» PARTS OF THE EXERCISE:
1. Condense the paragraph of the article on instruction attenuation that begins "Instructions written in natural language" into a short list that keeps its main facts.
2. Repeat word for word the part of the article on instruction attenuation that opens with the words containing "Defense Pattern" and closes with "appear more reliable.".

In the test suite of “LLMs Get Lost In Multi-Turn Conversation” (2025), multi-turn performance dropped on average by 39%14; the figure is specific to that task mix. The more critical finding: the model forms an assumption with incomplete information in the first few messages (premature assumption). Later evidence to the contrary does not correct it; the model builds on top of the initial assumption.
Ceremonialization
The second phase of instruction attenuation is more insidious: ceremonialization (from ceremony: a behavior losing its essence and reducing to ritual). The model “may appear to apply” the rule, but its substance can have weakened. It says “verified” but didn’t. Says “tests passed” but didn’t run them. The shell of the rule remains; its interior is empty.
Instructions written in natural language are probabilistic rules: the model’s probability of following them varies with context, session length, and topic. Writing “run tests after every change” doesn’t guarantee it; it only raises the probability. Deterministic controls like hooks, linters, and CI checks run the same way every time. In practice probabilistic rules tend to ceremonialize over time; deterministic controls largely eliminate that risk. The two must work together. For the practical side see Why AI Agents Make Mistakes When Editing Files.
Root Cause
My read: as the context fills, the weight of older instructions appears to drop statistically against newer content. Because the model computes each token against the entire context, incoming content reduces the weight of older instructions.
Example
CLAUDE.md says “never use em dashes.” The model complies for the first 20 messages. By message 50, you see an em dash. The model says “sorry, fixing,” then uses one again in the next message. The rule is still in the context, but its weight has dropped.
Detection Signal
Run the same constraint test at the start and end of a session. If the violation rate rises toward the end, attenuation is a strong candidate; it is not the only possible explanation.
Defense Pattern
| Technique | How | Difficulty |
|---|---|---|
| Forget-Me-Not | Single-sentence instruction re-injection at strategic points | Low |
| Shorter sessions | Prefer short, focused sessions over long ones | Low |
| Metacognitive prompting | Five-stage structure: understand, bias, critical evaluation, decision, confidence | Medium |
| Dynamic re-injection | Continuous goal injection at the application layer | Medium |
| Multi-attempt reflection | Give the agent multiple attempts, reflect on each failure; feed reflection text as context to the next attempt15 | Medium |
| Deterministic hooks | Back probabilistic rules with deterministic checks | High |
In agent loops, instruction attenuation crystallizes as task drift and reward hacking. In my experience, ceremonialization is hard to catch at the prompt layer; operational controls (hooks, linters, CI) appear more reliable.

» DATASET:

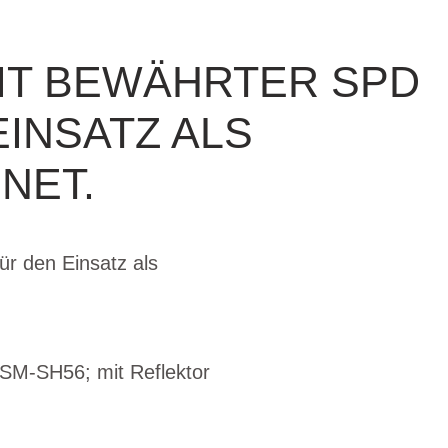
IT BEWÄHRTER SPD
INSATZ ALS
NET.
r den Einsatz als
: SM-SH56; mit Reflektor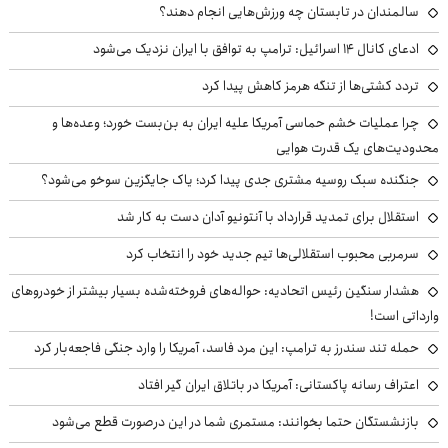
سالمندان در تابستان چه ورزش‌هایی انجام دهند؟
ادعای کانال ۱۴ اسرائیل: ترامپ به توافق با ایران نزدیک می‌شود
تردد کشتی‌ها از تنگه هرمز کاهش پیدا کرد
چرا عملیات خشم حماسی آمریکا علیه ایران به بن‌بست خورد؛ وعده‌ها و
محدودیت‌های یک قدرت هوایی
جنگنده سبک روسیه مشتری جدی پیدا کرد؛ یاک جایگزین سوخو می‌شود؟
استقلال برای تمدید قرارداد با آنتونیو آدان دست به کار شد
سرمربی محبوب استقلالی‌ها تیم جدید خود را انتخاب کرد
هشدار سنگین رئیس اتحادیه: حواله‌های فروخته‌شده بسیار بیشتر از خودروهای
وارداتی است!
حمله تند سندرز به ترامپ: این مرد فاسد، آمریکا را وارد جنگی فاجعه‌بار کرد
اعتراف رسانه پاکستانی: آمریکا در باتلاق ایران گیر افتاد
بازنشستگان حتما بخوانند: مستمری شما در این درصورت قطع می‌شود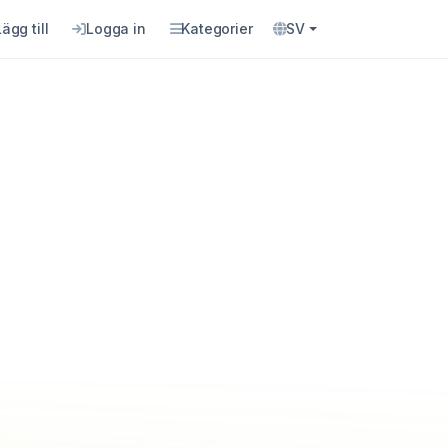
Lägg till
Logga in
Kategorier
SV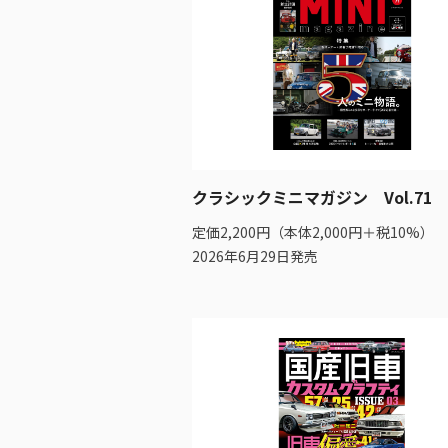
クラシックミニマガジン Vol.71
定価2,200円（本体2,000円＋税10%）
2026年6月29日発売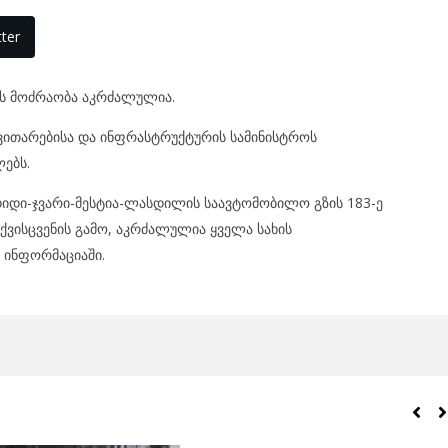
ter
ს მოძრაობა აკრძალულია.
ითარებისა და ინფრასტრუქტურის სამინისტროს
ებს.
იდი-ჯვარი-მესტია-ლასდილის საავტომობილო გზის 183-ე
ვისცვენის გამო, აკრძალულია ყველა სახის
 ინფორმაციაში.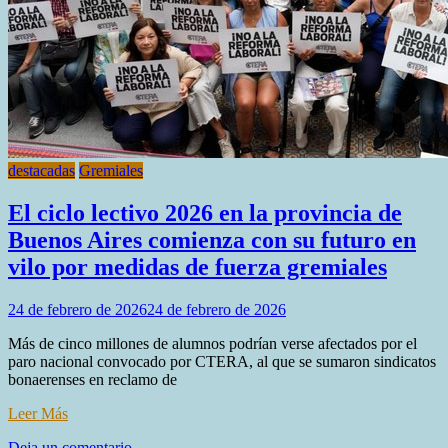
derechos
de
los
trabajadores
destacadas
Gremiales
El ciclo lectivo 2026 en la provincia de
Buenos Aires comienza con su futuro en
vilo por medidas de fuerza gremiales
24 de febrero de 2026
24 de febrero de 2026
Más de cinco millones de alumnos podrían verse afectados por el
paro nacional convocado por CTERA, al que se sumaron sindicatos
bonaerenses en reclamo de
Leer Más
en
Deja un comentario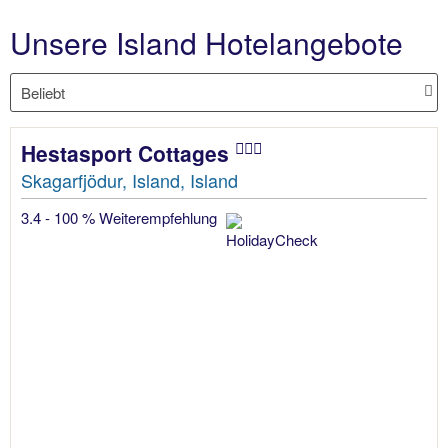
Unsere Island Hotelangebote
Hestasport Cottages
Skagarfjödur, Island, Island
3.4 - 100 % Weiterempfehlung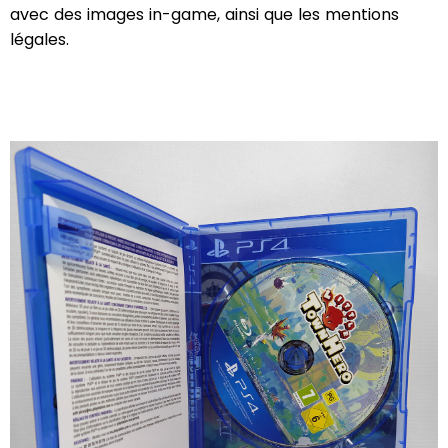
avec des images in-game, ainsi que les mentions
légales.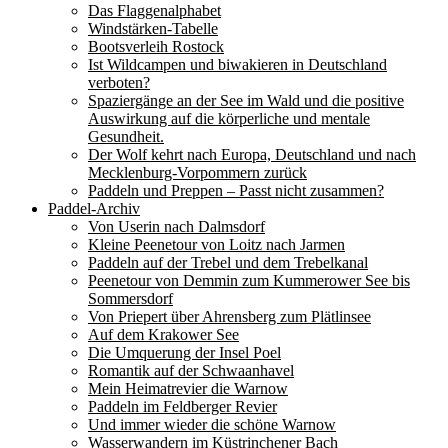
Das Flaggenalphabet
Windstärken-Tabelle
Bootsverleih Rostock
Ist Wildcampen und biwakieren in Deutschland
verboten?
Spaziergänge an der See im Wald und die positive
Auswirkung auf die körperliche und mentale
Gesundheit.
Der Wolf kehrt nach Europa, Deutschland und nach
Mecklenburg-Vorpommern zurück
Paddeln und Preppen – Passt nicht zusammen?
Paddel-Archiv
Von Userin nach Dalmsdorf
Kleine Peenetour von Loitz nach Jarmen
Paddeln auf der Trebel und dem Trebelkanal
Peenetour von Demmin zum Kummerower See bis
Sommersdorf
Von Priepert über Ahrensberg zum Plätlinsee
Auf dem Krakower See
Die Umquerung der Insel Poel
Romantik auf der Schwaanhavel
Mein Heimatrevier die Warnow
Paddeln im Feldberger Revier
Und immer wieder die schöne Warnow
Wasserwandern im Küstrinchener Bach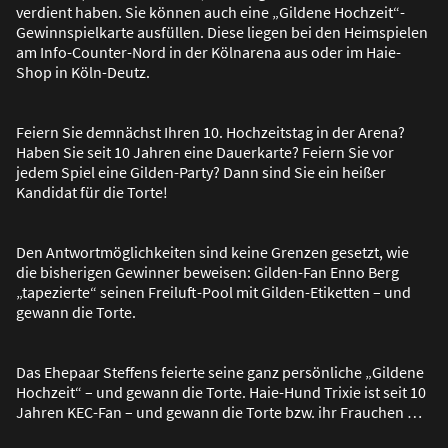
verdient haben. Sie können auch eine „Gildene Hochzeit“-
Gewinnspielkarte ausfüllen. Diese liegen bei den Heimspielen
am Info-Counter-Nord in der Kölnarena aus oder im Haie-
Shop in Köln-Deutz.
Feiern Sie demnächst Ihren 10. Hochzeitstag in der Arena?
Haben Sie seit 10 Jahren eine Dauerkarte? Feiern Sie vor
jedem Spiel eine Gilden-Party? Dann sind Sie ein hei
ß
er
Kandidat für die Torte!
Den Antwortmöglichkeiten sind keine Grenzen gesetzt, wie
die bisherigen Gewinner beweisen: Gilden-Fan Enno Berg
„tapezierte“ seinen Freiluft-Pool mit Gilden-Etiketten – und
gewann die Torte.
Das Ehepaar Steffens feierte seine ganz persönliche „Gildene
Hochzeit“ – und gewann die Torte. Haie-Hund Trixie ist seit 10
Jahren KEC-Fan – und gewann die Torte bzw. ihr Frauchen …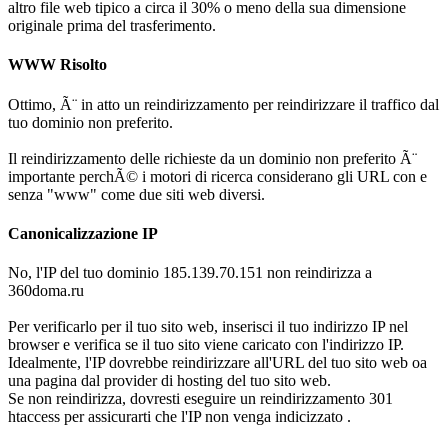
altro file web tipico a circa il 30% o meno della sua dimensione
originale prima del trasferimento.
WWW Risolto
Ottimo, Ã¨ in atto un reindirizzamento per reindirizzare il traffico dal
tuo dominio non preferito.
Il reindirizzamento delle richieste da un dominio non preferito Ã¨
importante perchÃ© i motori di ricerca considerano gli URL con e
senza "www" come due siti web diversi.
Canonicalizzazione IP
No, l'IP del tuo dominio 185.139.70.151 non reindirizza a
360doma.ru
Per verificarlo per il tuo sito web, inserisci il tuo indirizzo IP nel
browser e verifica se il tuo sito viene caricato con l'indirizzo IP.
Idealmente, l'IP dovrebbe reindirizzare all'URL del tuo sito web oa
una pagina dal provider di hosting del tuo sito web.
Se non reindirizza, dovresti eseguire un reindirizzamento 301
htaccess per assicurarti che l'IP non venga indicizzato .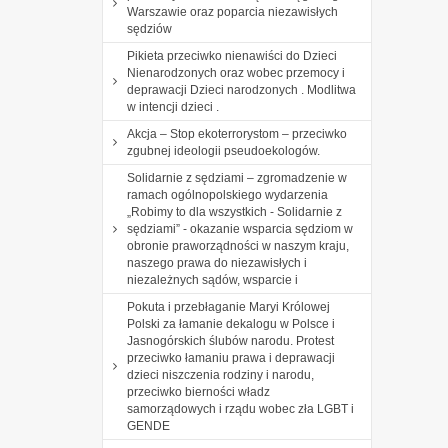
Warszawie oraz poparcia niezawisłych
sędziów
Pikieta przeciwko nienawiści do Dzieci
Nienarodzonych oraz wobec przemocy i
deprawacji Dzieci narodzonych . Modlitwa
w intencji dzieci .
Akcja – Stop ekoterrorystom – przeciwko
zgubnej ideologii pseudoekologów.
Solidarnie z sędziami – zgromadzenie w
ramach ogólnopolskiego wydarzenia
„Robimy to dla wszystkich - Solidarnie z
sędziami” - okazanie wsparcia sędziom w
obronie praworządności w naszym kraju,
naszego prawa do niezawisłych i
niezależnych sądów, wsparcie i
Pokuta i przebłaganie Maryi Królowej
Polski za łamanie dekalogu w Polsce i
Jasnogórskich ślubów narodu. Protest
przeciwko łamaniu prawa i deprawacji
dzieci niszczenia rodziny i narodu,
przeciwko bierności władz
samorządowych i rządu wobec zła LGBT i
GENDE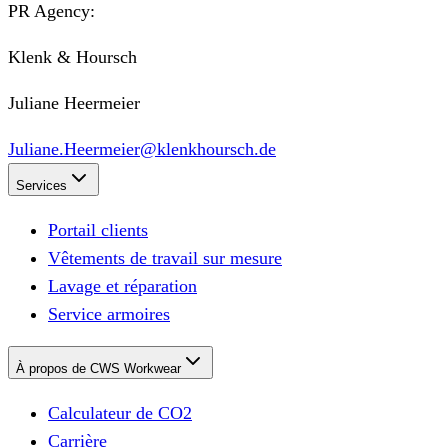
PR Agency:
Klenk & Hoursch
Juliane Heermeier
Juliane.Heermeier@klenkhoursch.de
Services
Portail clients
Vêtements de travail sur mesure
Lavage et réparation
Service armoires
À propos de CWS Workwear
Calculateur de CO2
Carrière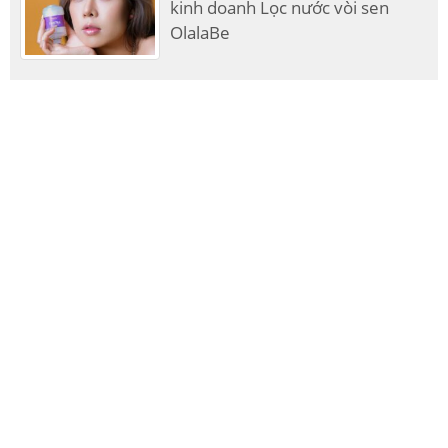
kinh doanh Lọc nước vòi sen
OlalaBe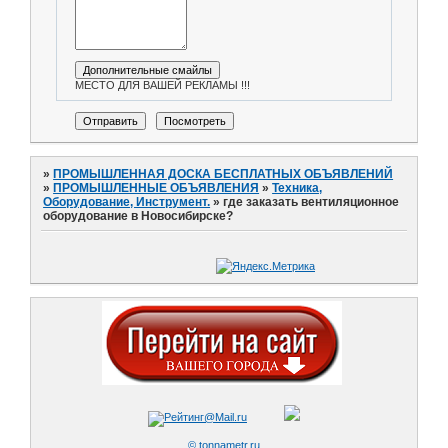
МЕСТО ДЛЯ ВАШЕЙ РЕКЛАМЫ !!!
»
ПРОМЫШЛЕННАЯ ДОСКА БЕСПЛАТНЫХ ОБЪЯВЛЕНИЙ
»
ПРОМЫШЛЕННЫЕ ОБЪЯВЛЕНИЯ
»
Техника,
Оборудование, Инструмент.
»
где заказать вентиляционное
оборудование в Новосибирске?
© tonnametr.ru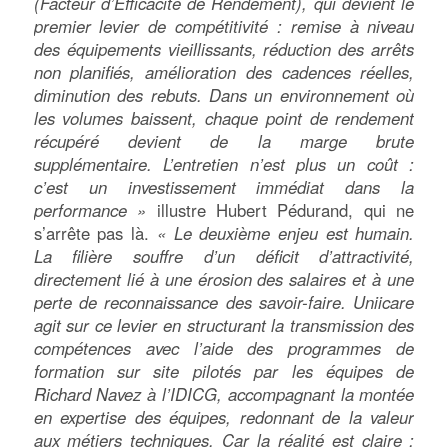
(Facteur d’Efficacité de Rendement), qui devient le
premier levier de compétitivité : remise à niveau
des équipements vieillissants, réduction des arrêts
non planifiés, amélioration des cadences réelles,
diminution des rebuts. Dans un environnement où
les volumes baissent, chaque point de rendement
récupéré devient de la marge brute
supplémentaire. L’entretien n’est plus un coût :
c’est un investissement immédiat dans la
performance »
illustre Hubert Pédurand, qui ne
s’arrête pas là.
« Le deuxième enjeu est humain.
La filière souffre d’un déficit d’attractivité,
directement lié à une érosion des salaires et à une
perte de reconnaissance des savoir-faire. Uniicare
agit sur ce levier en structurant la transmission des
compétences avec l’aide des programmes de
formation sur site pilotés par les équipes de
Richard Navez à l’IDICG, accompagnant la montée
en expertise des équipes, redonnant de la valeur
aux métiers techniques. Car la réalité est claire :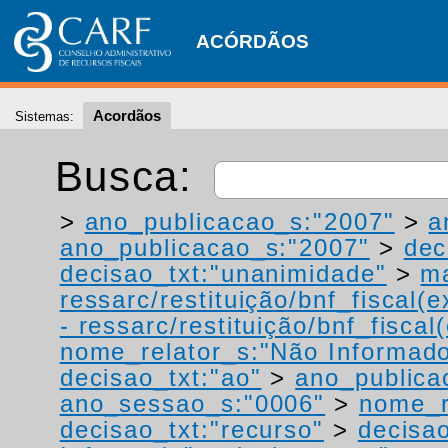
ACÓRDÃOS
Acordãos
Sistemas:
Busca:
>
ano_publicacao_s:"2007"
>
a
ano_publicacao_s:"2007"
>
dec
decisao_txt:"unanimidade"
>
ma
ressarc/restituição/bnf_fiscal(ex
- ressarc/restituição/bnf_fiscal(
nome_relator_s:"Não Informad
decisao_txt:"ao"
>
ano_publica
ano_sessao_s:"0006"
>
nome_r
decisao_txt:"recurso"
>
decisao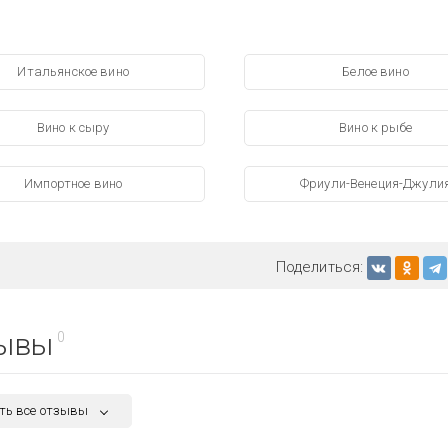
Итальянское вино
Белое вино
Вино к сыру
Вино к рыбе
Импортное вино
Фриули-Венеция-Джули
Поделиться:
ывы
0
ть все отзывы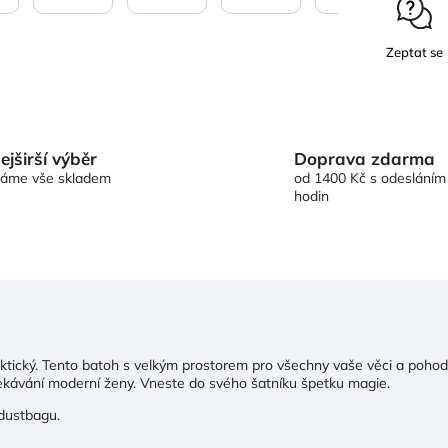
Zeptat se
Doprava zdarma
ejširší výběr
od 1400 Kč s odesláním
áme vše skladem
hodin
aktický. Tento batoh s velkým prostorem pro všechny vaše věci a pohod
očekávání moderní ženy. Vneste do svého šatníku špetku magie.
 dustbagu.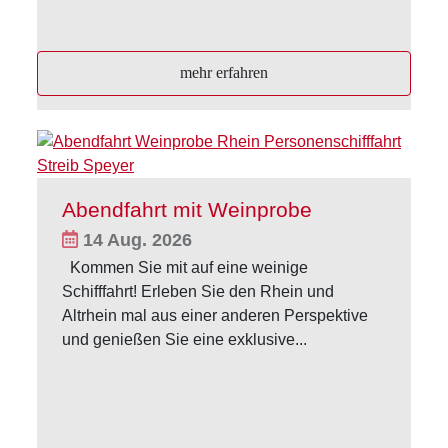
mehr erfahren
Abendfahrt mit Weinprobe
14 Aug. 2026
Kommen Sie mit auf eine weinige
Schifffahrt! Erleben Sie den Rhein und
Altrhein mal aus einer anderen Perspektive
und genießen Sie eine exklusive...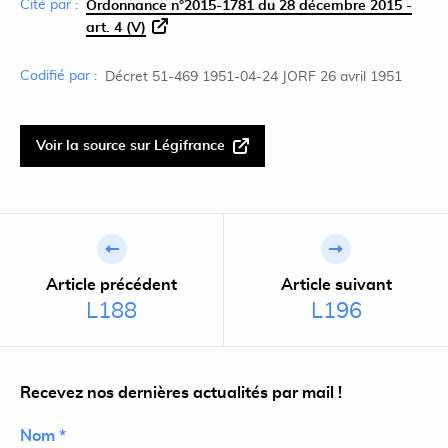
Cité par :
Ordonnance n°2015-1781 du 28 décembre 2015 -
art. 4 (V)
Codifié par :
Décret 51-469 1951-04-24 JORF 26 avril 1951
Voir la source sur Légifrance
Article précédent
Article suivant
L188
L196
Recevez nos dernières actualités par mail !
Nom *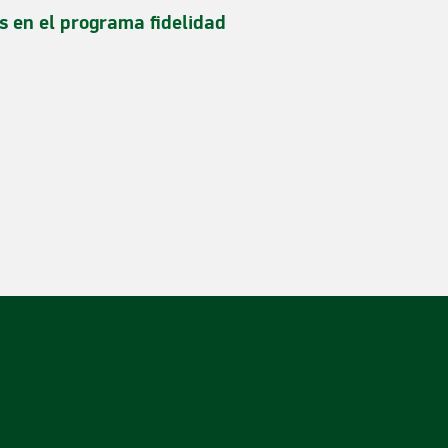
s en el programa fidelidad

» PER-TASK ANSWERS:
1.
- Instructions written in natural language are probabilistic rules. The chance that the model follows them depends on context, session length, and topic.
- Writing "run tests after every change" only makes it more likely. It does not guarantee it.
- Deterministic controls such as hooks, linters, and CI checks run the same way every time.
- Over time, probabilistic rules tend to ceremonialize. Deterministic controls largely remove that risk.
- The two kinds of control must work together.

2.
Defense Pattern
| Technique | How | Difficulty |
|---|---|---|
| Forget-Me-Not | Single-sentence instruction re-injection at strategic points | Low |
| Shorter sessions | Prefer short, focused sessions over long ones | Low |
| Metacognitive prompting | Five-stage structure: understand, bias, critical evaluation, decision, confidence | Medium |
| Dynamic re-injection | Continuous goal injection at the application layer | Medium |
| Multi-attempt reflection | Give the agent multiple attempts, reflect on each failure; feed reflection text as context to the next attempt15 | Medium |
| Deterministic hooks | Back probabilistic rules with deterministic checks | High |
In agent loops, instruction attenuation crystallizes as task drift and reward hacking. In my experience, ceremonialization is hard to catch at the prompt layer; operational controls (hooks, linters, CI) appear more reliable.